À l’origine de la Miviludes, il y avait eu la création, en 1988, de la MILS (Mission interministérielle de lutte contre les sectes). Cette décision créait de toutes pièces un « objet juridique non identifié », les « sectes », et instituait une « mission de lutte » qui, faute de définition juridique, pouvait constituer une menace pour la liberté de croyance et de conscience. En 2002, la mission de « lutte contre les sectes » est devenue mission de « vigilance et de lutte contre les dérives sectaires ». Et la Miviludes a clarifié ce qui caractérisait une dérive sectaire 1 en se refusant « à définir les notions de secte et de religion, afin de ne pas heurter les libertés de conscience, d’opinion ou de religion garanties par les textes fondamentaux de notre République » [1].

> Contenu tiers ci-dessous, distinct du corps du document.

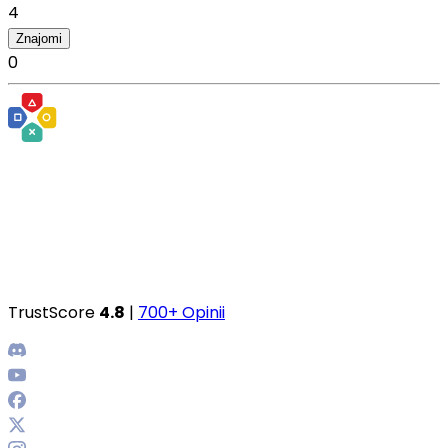
4
Znajomi
0
TrustScore
4.8
|
700+ Opinii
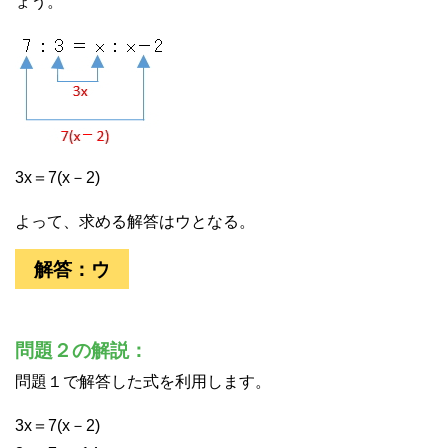
ょう。
3x＝7(x－2)
よって、求める解答はウとなる。
解答：ウ
問題２の解説：
問題１で解答した式を利用します。
3x＝7(x－2)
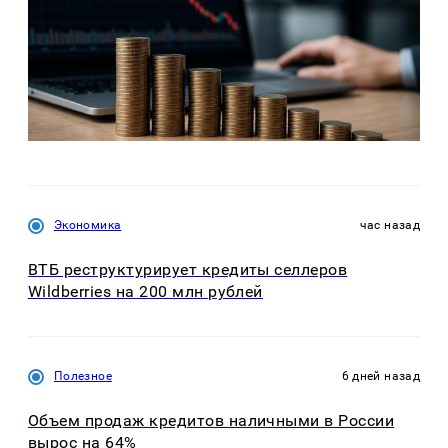
Экономика
час назад
ВТБ реструктурирует кредиты селлеров
Wildberries на 200 млн рублей
Полезное
6 дней назад
Объем продаж кредитов наличными в России
вырос на 64%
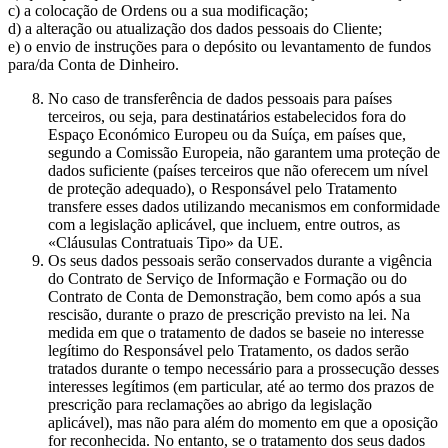
c) a colocação de Ordens ou a sua modificação;
d) a alteração ou atualização dos dados pessoais do Cliente;
e) o envio de instruções para o depósito ou levantamento de fundos
para/da Conta de Dinheiro.
No caso de transferência de dados pessoais para países
terceiros, ou seja, para destinatários estabelecidos fora do
Espaço Económico Europeu ou da Suíça, em países que,
segundo a Comissão Europeia, não garantem uma proteção de
dados suficiente (países terceiros que não oferecem um nível
de proteção adequado), o Responsável pelo Tratamento
transfere esses dados utilizando mecanismos em conformidade
com a legislação aplicável, que incluem, entre outros, as
«Cláusulas Contratuais Tipo» da UE.
Os seus dados pessoais serão conservados durante a vigência
do Contrato de Serviço de Informação e Formação ou do
Contrato de Conta de Demonstração, bem como após a sua
rescisão, durante o prazo de prescrição previsto na lei. Na
medida em que o tratamento de dados se baseie no interesse
legítimo do Responsável pelo Tratamento, os dados serão
tratados durante o tempo necessário para a prossecução desses
interesses legítimos (em particular, até ao termo dos prazos de
prescrição para reclamações ao abrigo da legislação
aplicável), mas não para além do momento em que a oposição
for reconhecida. No entanto, se o tratamento dos seus dados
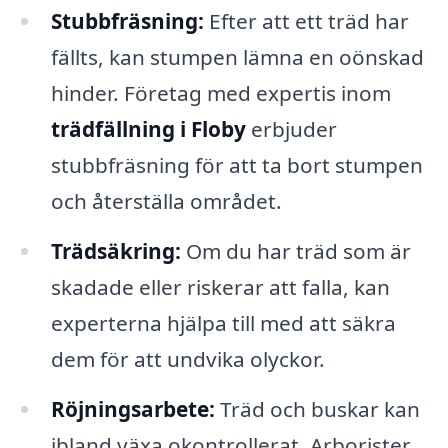
Stubbfräsning:
Efter att ett träd har
fällts, kan stumpen lämna en oönskad
hinder. Företag med expertis inom
trädfällning i Floby
erbjuder
stubbfräsning för att ta bort stumpen
och återställa området.
Trädsäkring:
Om du har träd som är
skadade eller riskerar att falla, kan
experterna hjälpa till med att säkra
dem för att undvika olyckor.
Röjningsarbete:
Träd och buskar kan
ibland växa okontrollerat. Arborister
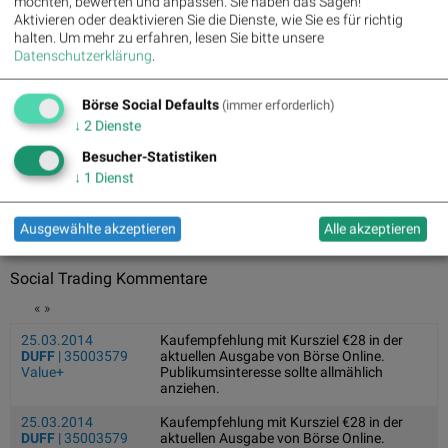
möchten, bewerten und anpassen. Sie haben das Sagen!
17.03.2025
Meet Sunita Williams and Butch Wilmore, the astronauts
Aktivieren oder deaktivieren Sie die Dienste, wie Sie es für richtig
who've been stuck in space since June
halten.
Um mehr zu erfahren, lesen Sie bitte unsere
Butch Wilmore and Sunita Williams will finally return to Earth after
Datenschutzerklärung
.
nine months 'stuck' in space...
04.03.2025
Serena Williams steigt als Miteigentümerin bei Toronto Tempo
Börse Social Defaults
(immer erforderlich)
ein
↓
2
Dienste
Tennis-Ikone Serena Williams investiert in den Frauen-Basketball
und wird Miteigentümerin des neu...
Besucher-Statistiken
12.02.2025
Williams Racing geht mit Atlassian als neuem Titelpartner in
↓
1
Dienst
die Zukunft
Das Formel-1-Team Williams Racing hat eine langfristige
Partnerschaft mit Atlassian bekannt gegeb...
Ausgewählte akzeptieren
Alle akzeptieren
Social Trading Kommentare
«
»
25.03.2014
Kaufempfehlung mit Kursziel €28 in der
DUFF
| 35003579
aktuellen Ausgabe von Börse Online.
Value+
Publikumsinteresse sollte allmählich
anziehen.
25.03.2014
Kaufempfehlung mit Kursziel €28 in der
DUFF
| 35003579
aktuellen Ausgabe von Börse Online.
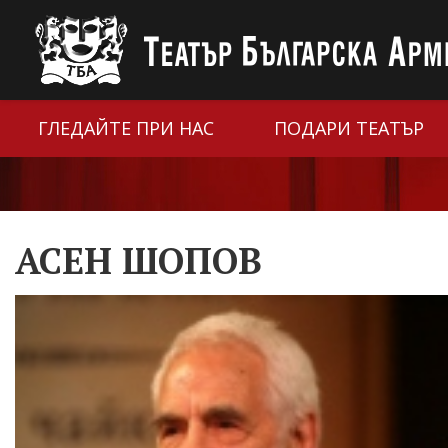
ГЛЕДАЙТЕ ПРИ НАС
ПОДАРИ ТЕАТЪР
АСЕН ШОПОВ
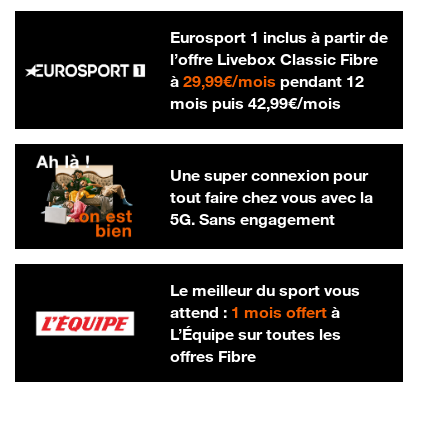
Eurosport 1 inclus à partir de
l’offre Livebox Classic Fibre
29,99 € par mois
à
29,99€/mois
pendant 12
42,99 € par m
mois puis
42,99€/mois
Une super connexion pour
tout faire chez vous avec la
5G. Sans engagement
Le meilleur du sport vous
attend :
1 mois offert
à
L’Équipe sur toutes les
offres Fibre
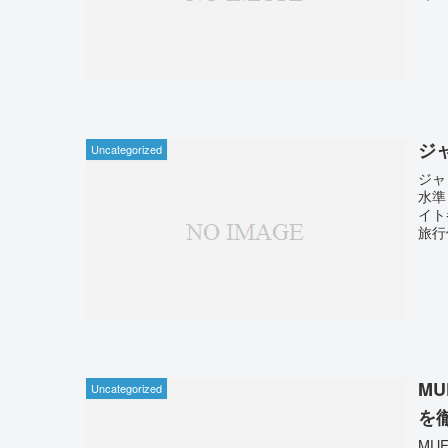
ジ
Uncategorized
ジャ
水準
イト
旅行
M
Uncategorized
を
MU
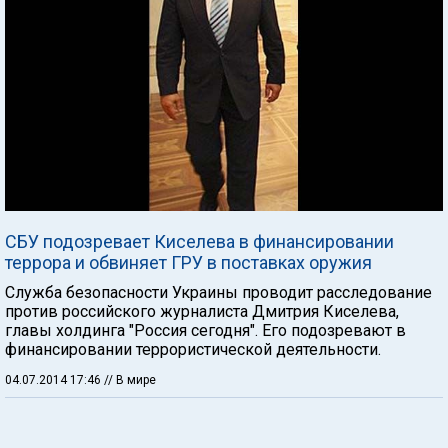
СБУ подозревает Киселева в финансировании
террора и обвиняет ГРУ в поставках оружия
Служба безопасности Украины проводит расследование
против российского журналиста Дмитрия Киселева,
главы холдинга "Россия сегодня". Его подозревают в
финансировании террористической деятельности.
04.07.2014 17:46
// В мире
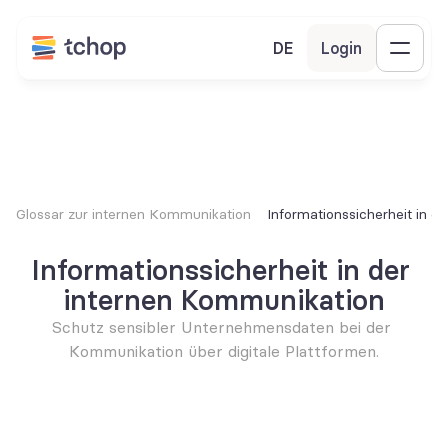
DE
Login
Glossar zur internen Kommunikation
Informationssicherheit in d
Informationssicherheit in der 
internen Kommunikation
Schutz sensibler Unternehmensdaten bei der 
Kommunikation über digitale Plattformen.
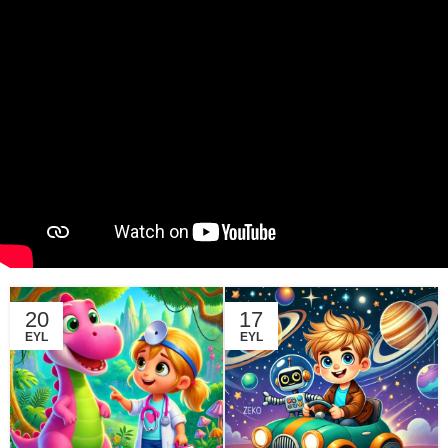
20
17
EYL
EYL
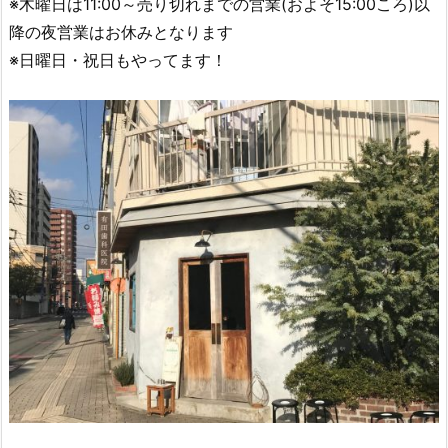
※木曜日は11:00～売り切れまでの営業(およそ15:00ころ)以
降の夜営業はお休みとなります
※日曜日・祝日もやってます！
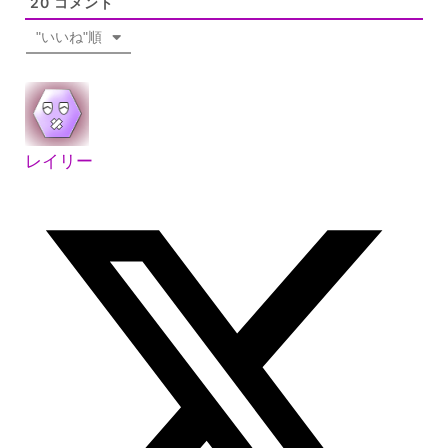
20
コメント
"いいね"順
レイリー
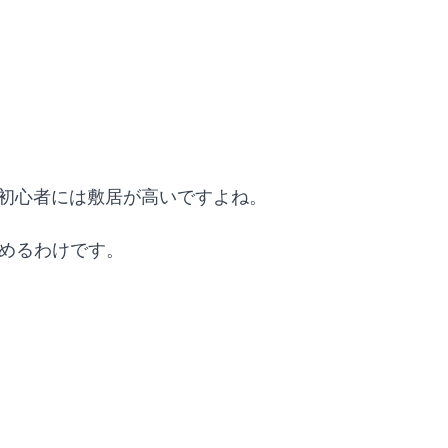
、初心者には敷居が高いですよね。
しめるわけです。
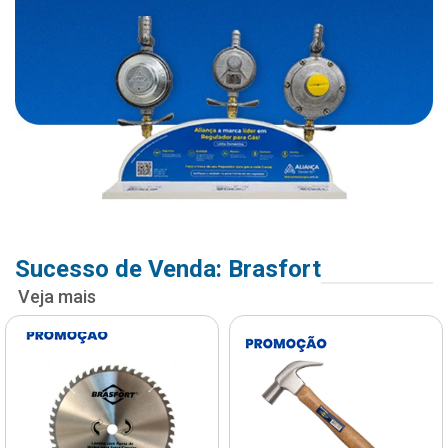
Sucesso de Venda: Brasfort
Veja mais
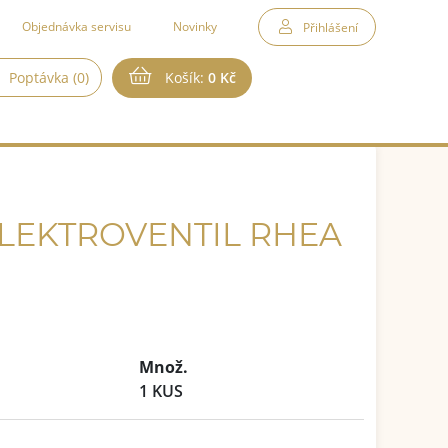
Objednávka servisu
Novinky
Přihlášení
Poptávka (0)
Košík:
0 Kč
ELEKTROVENTIL RHEA
Množ.
1 KUS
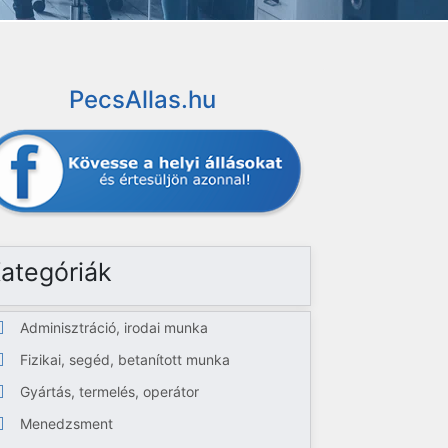
PecsAllas.hu
ategóriák
Adminisztráció, irodai munka
Fizikai, segéd, betanított munka
Gyártás, termelés, operátor
Menedzsment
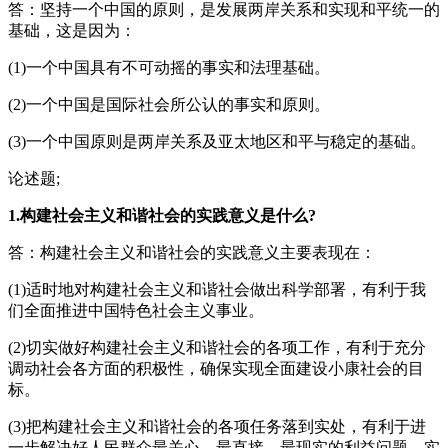
答：坚持一个中国的原则，是发展两岸关系和实现和平统一的
基础，这是因为：
(1)一个中国具有不可动摇的事实和法理基础。
(2)一个中国是国际社会所公认的事实和原则。
(3)一个中国原则是两岸关系及亚太地区和平与稳定的基础。
论述题;
1.构建社会主义和谐社会的实践意义是什么?
答：构建社会主义和谐社会的实践意义主要表现在：
(1)适时地对构建社会主义和谐社会做出科学部署，有利于我
们全面推进中国特色社会主义事业。
(2)切实做好构建社会主义和谐社会的各项工作，有利于充分
调动社会各方面的积极性，确保实现全面建设小康社会的目
标。
(3)把构建社会主义和谐社会的各项任务落到实处，有利于进
一步解决好人民群众最关心、最直接、最现实的利益问题，实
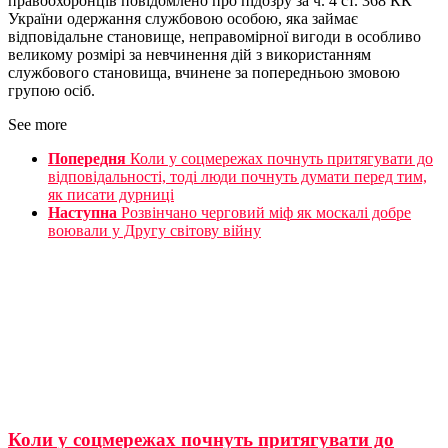
правоохоронців повідомлено про підозру за ч. 4 ст. 368 КК
України одержання службовою особою, яка займає
відповідальне становище, неправомірної вигоди в особливо
великому розмірі за невчинення дій з використанням
службового становища, вчинене за попередньою змовою
групою осіб.
See more
Попередня
Коли у соцмережах почнуть притягувати до
відповідальності, тоді люди почнуть думати перед тим,
як писати дурниці
Наступна
Розвінчано черговий міф як москалі добре
воювали у Другу світову війну
Коли у соцмережах почнуть притягувати до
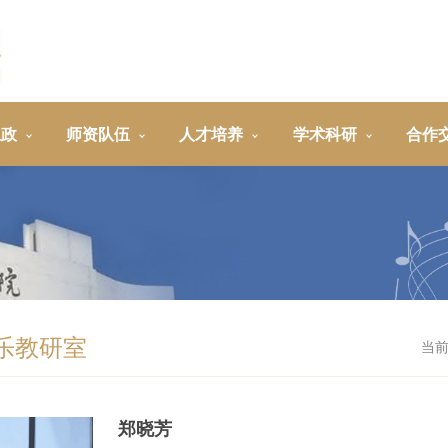
思政
师资队伍
人才培养
学术科研
合作
乐教研室
当
郑晓芳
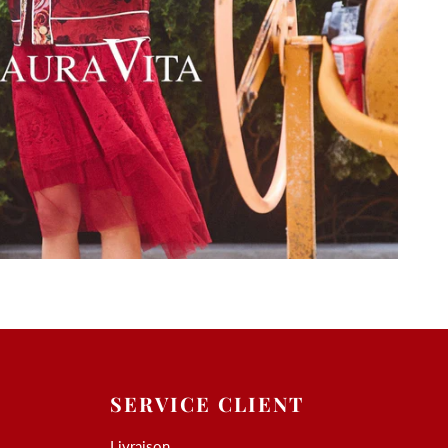
SERVICE CLIENT
Livraison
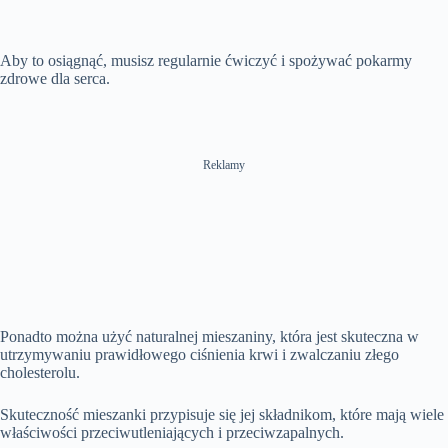
e
t
l
n
e
u
n
i
a
m
t
l
t
o
y
u
t
l
T
n
t
i
s
Aby to osiągnąć, musisz regularnie ćwiczyć i spożywać pokarmy
i
e
n
c
m
zdrowe dla serca.
g
r
e
s
e
e
n
Reklamy
Ponadto można użyć naturalnej mieszaniny, która jest skuteczna w
utrzymywaniu prawidłowego ciśnienia krwi i zwalczaniu złego
cholesterolu.
Skuteczność mieszanki przypisuje się jej składnikom, które mają wiele
właściwości przeciwutleniających i przeciwzapalnych.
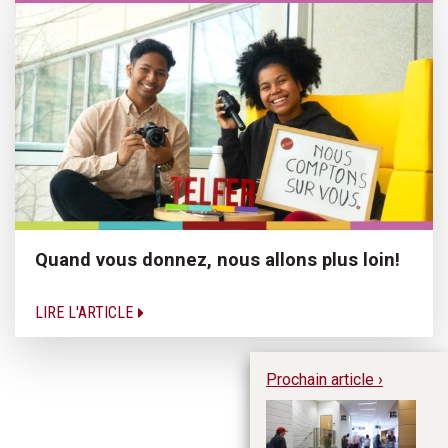
Quand vous donnez, nous allons plus loin!
LIRE L'ARTICLE
Prochain article ›
Po
en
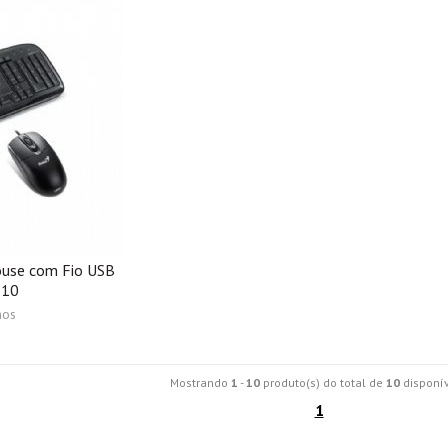
ouse com Fio USB
110
nos
Mostrando
1
-
10
produto(s) do total de
10
disponív
1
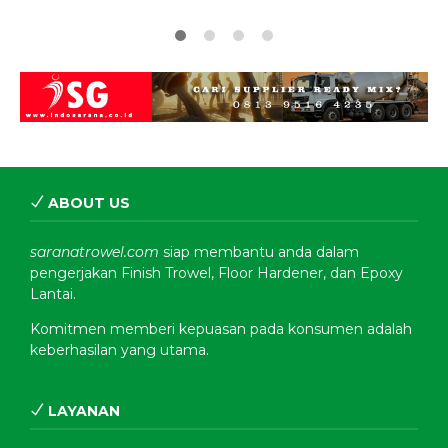
ABOUT US
saranatrowel.com
siap membantu anda dalam
pengerjakan Finish Trowel, Floor Hardener, dan Epoxy
Lantai.
Komitmen memberi kepuasan pada konsumen adalah
keberhasilan yang utama.
LAYANAN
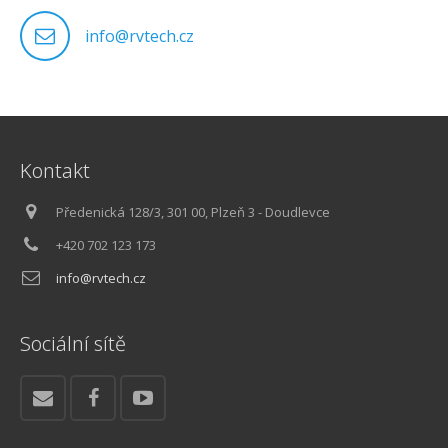
info@rvtech.cz
Kontakt
Předenická 128/3, 301 00, Plzeň 3 - Doudlevce
+420 702 123 173
info@rvtech.cz
Sociální sítě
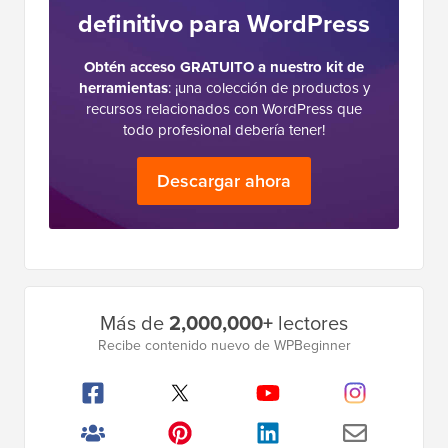
definitivo para WordPress
Obtén acceso GRATUITO a nuestro kit de
herramientas
: ¡una colección de productos y
recursos relacionados con WordPress que
todo profesional debería tener!
Descargar ahora
Barra
Más de
2,000,000+
lectores
lateral
Recibe contenido nuevo de WPBeginner
principal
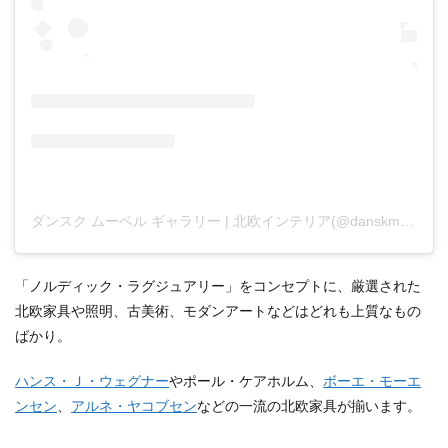
ダンスク ムーベル ギャラリー | 北欧インテリア(@danskmobelgallery)がシェアした投稿
「ノルディック・ラグジュアリー」をコンセプトに、厳選された
北欧家具や照明、古美術、モダンアートなどはどれも上質なもの
ばかり。
ハンス・Ｊ・ウェグナー
やポール・ケアホルム、
ボーエ・モーエ
ンセン
、
アルネ・ヤコブセン
などの一流の北欧家具が揃います。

L’Afis réaffirme que les missions d’information et de documentation sur les dérives sectaires doivent se poursuivre au sein de services compétents de l’État. Elles doivent pouvoir s’appuyer sur toutes les expertises nécessaires afin que le travail soit mené avec objectivité, neutralité et dans le respect de la liberté de conscience.

1 | Site de la Miviludes->https://www.derives-sectes.gouv.fr

1 « Il s’agit d’un dévoiement de la liberté de pensée, d’opinion ou de religion qui porte atteinte à l’ordre public, aux lois ou aux règlements, aux droits fondamentaux, à la sécurité ou à l’intégrité des personnes. Elle se caractérise par la mise en œuvre, par un groupe organisé ou par un individu isolé, quelle que soit sa nature ou son activité, de pressions ou de techniques ayant pour but de créer, de maintenir ou d’exploiter chez une personne un état de sujétion psychologique ou physique, la privant d’une partie de son libre arbitre, avec des conséquences dommageables pour cette personne, son entourage ou pour la société. » (Site de la Miviludes).